If it’s zombies, there’ll be some people who hole themselves up in malls and others who follow Zombieland’s stylized rulebook. Alien invasion? Computer virus, obviously.
If it’s anything like the movie 2012, my best bet will be to get to an airport and hope my ex-wife’s new boyfriend once took recreational pilot lessons — to be fair, if I somehow have to get a girlfriend, get married, get divorced and then give my ex enough time to fall for someone else within the next year, I’m probably in trouble. If the apocalypse is like in The Road, I’ll just admit I’m no Viggo Mortensen and go out of this world the way I’m pretty sure I came in, eating Chunky Soup while listening to Fastball and picking fights with exotic animals.
My plan for the fall of civilization is inspired mostly by Mad Max — assuming Mad Max still likes Jewish people. When the shit hits the fan I’m trading in my minivan for a dirty-as-in-dirrrrrty muscle car and hitting the open road. Hopefully I’ll meet a little mute kid with a boomerang and we’ll hustle our way out of the outback and straight into the Thunderdome.
But if the cause of humanity’s downfall ends up being super-intelligent apes, I’ve got no idea what I’d do. In the trailers for The Rise of the Planet of the Apes, the implication seems to be that James Franco does an experiment on one ape, and then all the other apes get angry and start going all genocide all over the place. Which, in my opinion, is a bit of an overreaction.

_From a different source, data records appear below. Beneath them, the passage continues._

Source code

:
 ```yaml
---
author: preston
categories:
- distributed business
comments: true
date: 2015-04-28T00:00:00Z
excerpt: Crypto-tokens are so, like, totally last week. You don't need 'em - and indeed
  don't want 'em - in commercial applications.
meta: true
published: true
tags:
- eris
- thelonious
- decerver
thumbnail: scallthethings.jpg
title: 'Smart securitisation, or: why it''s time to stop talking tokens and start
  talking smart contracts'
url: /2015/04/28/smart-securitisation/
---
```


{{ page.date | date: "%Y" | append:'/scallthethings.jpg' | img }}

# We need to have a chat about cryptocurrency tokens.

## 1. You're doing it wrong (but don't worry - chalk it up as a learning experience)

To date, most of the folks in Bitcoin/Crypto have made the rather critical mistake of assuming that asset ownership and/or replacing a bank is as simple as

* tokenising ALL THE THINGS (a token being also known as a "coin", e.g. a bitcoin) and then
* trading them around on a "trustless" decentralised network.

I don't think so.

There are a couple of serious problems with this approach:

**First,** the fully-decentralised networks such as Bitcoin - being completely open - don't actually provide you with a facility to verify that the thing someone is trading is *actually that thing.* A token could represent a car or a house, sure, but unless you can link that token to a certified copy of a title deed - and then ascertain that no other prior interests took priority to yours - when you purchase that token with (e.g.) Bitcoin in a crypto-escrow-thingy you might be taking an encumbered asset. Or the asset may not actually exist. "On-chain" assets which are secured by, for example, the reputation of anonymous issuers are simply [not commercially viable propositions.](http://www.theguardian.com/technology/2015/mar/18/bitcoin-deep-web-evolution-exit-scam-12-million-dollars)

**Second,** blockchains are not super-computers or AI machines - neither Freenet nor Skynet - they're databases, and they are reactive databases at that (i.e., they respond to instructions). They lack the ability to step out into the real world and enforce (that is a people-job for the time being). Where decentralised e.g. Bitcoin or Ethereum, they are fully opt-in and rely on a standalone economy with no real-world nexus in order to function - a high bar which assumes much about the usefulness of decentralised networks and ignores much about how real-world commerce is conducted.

Presumably, the movie’s going to try and emotionally manipulate the audience by showing us how mistreated Caesar the Ape was, and then we’ll empathize with him when he leads an ape uprising and wipes out all humans until Charlton Heston comes back.

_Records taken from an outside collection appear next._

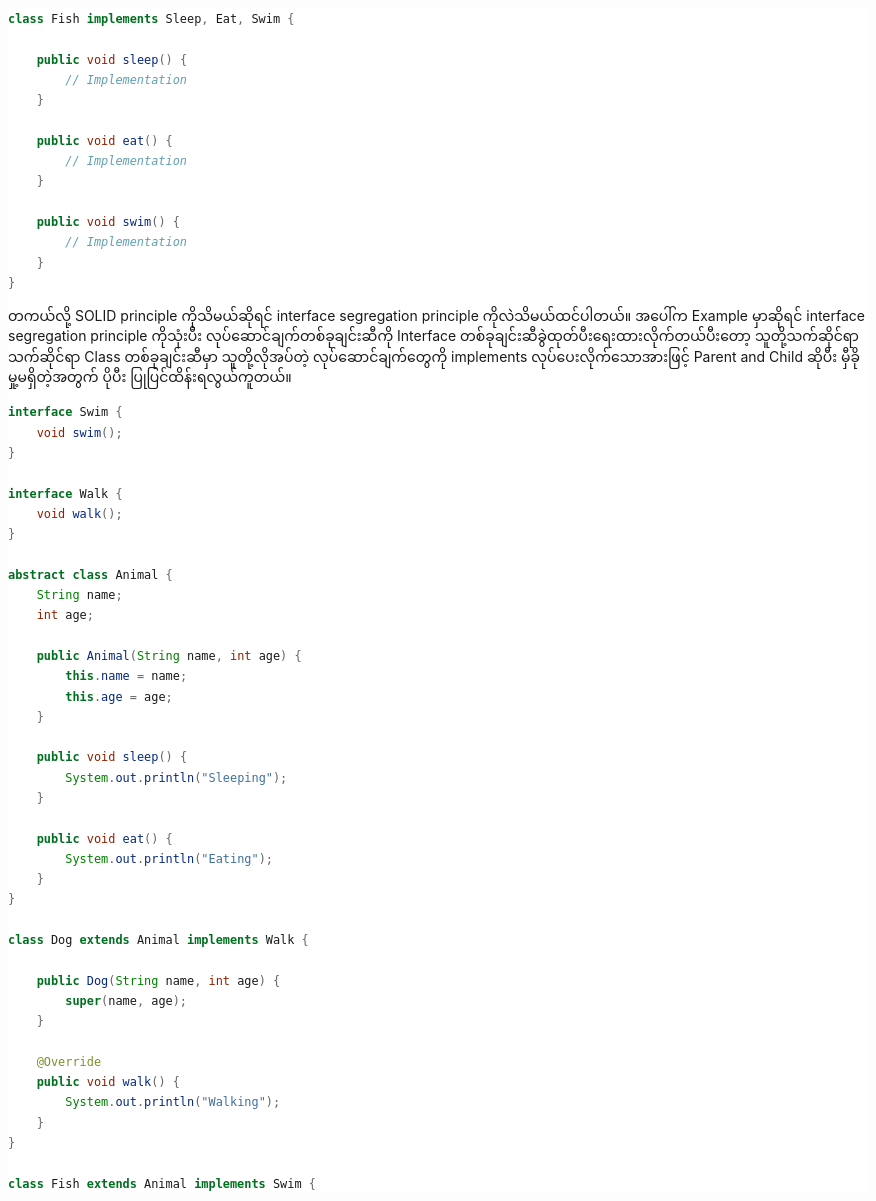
 ```java
class Fish implements Sleep, Eat, Swim {

    public void sleep() {
        // Implementation
    }

    public void eat() {
        // Implementation
    }

    public void swim() {
        // Implementation
    }
}

```

တကယ်လို့ SOLID principle ကိုသိမယ်ဆိုရင် interface segregation principle ကိုလဲသိမယ်ထင်ပါတယ်။ အပေါ်က Example မှာဆိုရင် interface segregation principle ကိုသုံးပီး လုပ်ဆောင်ချက်တစ်ခုချင်းဆီကို Interface တစ်ခုချင်းဆီခွဲထုတ်ပီးရေးထားလိုက်တယ်ပီးတော့ သူတို့သက်ဆိုင်ရာ သက်ဆိုင်ရာ Class တစ်ခုချင်းဆီမှာ သူတို့လိုအပ်တဲ့ လုပ်ဆောင်ချက်တွေကို implements လုပ်ပေးလိုက်သောအားဖြင့် Parent and Child ဆိုပီး မှီခိုမှု့မရှိတဲ့အတွက် ပိုပီး ပြုပြင်ထိန်းရလွယ်ကူတယ်။

```java
interface Swim {
    void swim();
}

interface Walk {
    void walk();
}

abstract class Animal {
    String name;
    int age;

    public Animal(String name, int age) {
        this.name = name;
        this.age = age;
    }

    public void sleep() {
        System.out.println("Sleeping");
    }

    public void eat() {
        System.out.println("Eating");
    }
}

class Dog extends Animal implements Walk {

    public Dog(String name, int age) {
        super(name, age);
    }

    @Override
    public void walk() {
        System.out.println("Walking");
    }
}

class Fish extends Animal implements Swim {

```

Except that wiping out an entire species is not a proportional response to getting locked up in a cage! If the ape just got some good-natured revenge on the people who wronged him — and by good-natured, I mean gruesome — I’d root for the ape. But even if Franco’s insatiable thirst for affirmation makes him a grade-A asshat, I’m going to be rooting for the human beings with guns when the damned dirty apes start murdering innocent families.

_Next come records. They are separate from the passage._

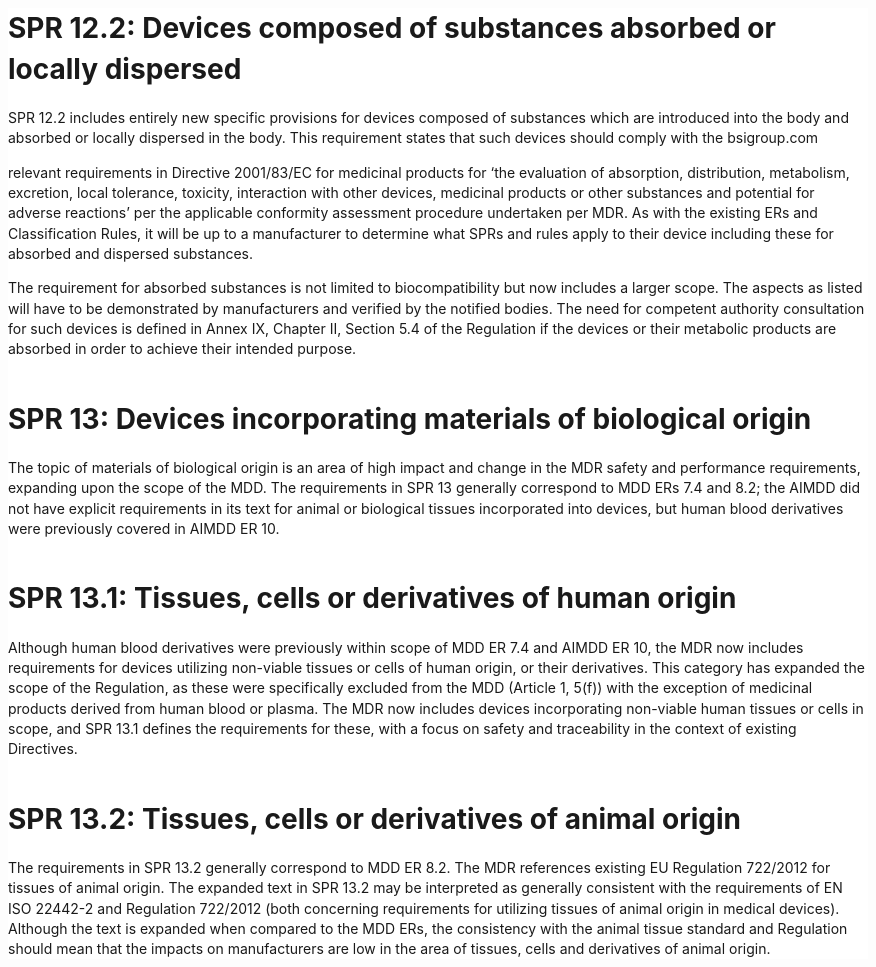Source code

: # SPR 12.2: Devices composed of substances absorbed or locally dispersed

SPR 12.2 includes entirely new specific provisions for devices composed of substances which are introduced into the body and absorbed or locally dispersed in the body. This requirement states that such devices should comply with the
bsigroup.com

relevant requirements in Directive 2001/83/EC for medicinal products for ‘the evaluation of absorption, distribution, metabolism, excretion, local tolerance, toxicity, interaction with other devices, medicinal products or other substances and potential for adverse reactions’ per the applicable conformity assessment procedure undertaken per MDR. As with the existing ERs and Classification Rules, it will be up to a manufacturer to determine what SPRs and rules apply to their device including these for absorbed and dispersed substances.

The requirement for absorbed substances is not limited to biocompatibility but now includes a larger scope. The aspects as listed will have to be demonstrated by manufacturers and verified by the notified bodies. The need for competent authority consultation for such devices is defined in Annex IX, Chapter II, Section 5.4 of the Regulation if the devices or their metabolic products are absorbed in order to achieve their intended purpose.

# SPR 13: Devices incorporating materials of biological origin

The topic of materials of biological origin is an area of high impact and change in the MDR safety and performance requirements, expanding upon the scope of the MDD. The requirements in SPR 13 generally correspond to MDD ERs 7.4 and 8.2; the AIMDD did not have explicit requirements in its text for animal or biological tissues incorporated into devices, but human blood derivatives were previously covered in AIMDD ER 10.

# SPR 13.1: Tissues, cells or derivatives of human origin

Although human blood derivatives were previously within scope of MDD ER 7.4 and AIMDD ER 10, the MDR now includes requirements for devices utilizing non-viable tissues or cells of human origin, or their derivatives. This category has expanded the scope of the Regulation, as these were specifically excluded from the MDD (Article 1, 5(f)) with the exception of medicinal products derived from human blood or plasma. The MDR now includes devices incorporating non-viable human tissues or cells in scope, and SPR 13.1 defines the requirements for these, with a focus on safety and traceability in the context of existing Directives.

# SPR 13.2: Tissues, cells or derivatives of animal origin

The requirements in SPR 13.2 generally correspond to MDD ER 8.2. The MDR references existing EU Regulation 722/2012 for tissues of animal origin. The expanded text in SPR 13.2 may be interpreted as generally consistent with the requirements of EN ISO 22442-2 and Regulation 722/2012 (both concerning requirements for utilizing tissues of animal origin in medical devices). Although the text is expanded when compared to the MDD ERs, the consistency with the animal tissue standard and Regulation should mean that the impacts on manufacturers are low in the area of tissues, cells and derivatives of animal origin.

Besides, if you’re going to make an animal super-intelligent, tigers would be cooler.
With all of that said, if I was an ape I’d probably be able to justify eradicating humans if anyone forced me to watch The Change-Up, this weekend’s other new release. If this movie was a two-hour documentary detailing the history of baseball’s least-feared off-speed pitch, it would still be more appealing than this garbage.
Both Ryan Reynolds and Jason Bateman are talented comedic actors, but doing a movie about waking up in someone else’s body cannot possibly help their careers. I’ve probably watched the cringe-worthy trailer 20 times, trying to come up with a reasonable explanation for why two reasonably in-demand movie stars would accept these roles, and all I came up with was that they’d both auditioned for Freaky Friday and are still pissed that Lindsay Lohan got the role.
Elsewhere, as predicted in last week’s Reeltalk, Cowboys and Aliens was a bit of a bomb at the box office. This likely has to do with the fact that, while cowboys are cool, we won’t need them when the aliens invade. We’ve got real heroes like, as mentioned earlier, computer viruses.
Also, The Smurfs movie was a hit. If apes wanted to genocide smurfs, I wouldn’t have a problem with that.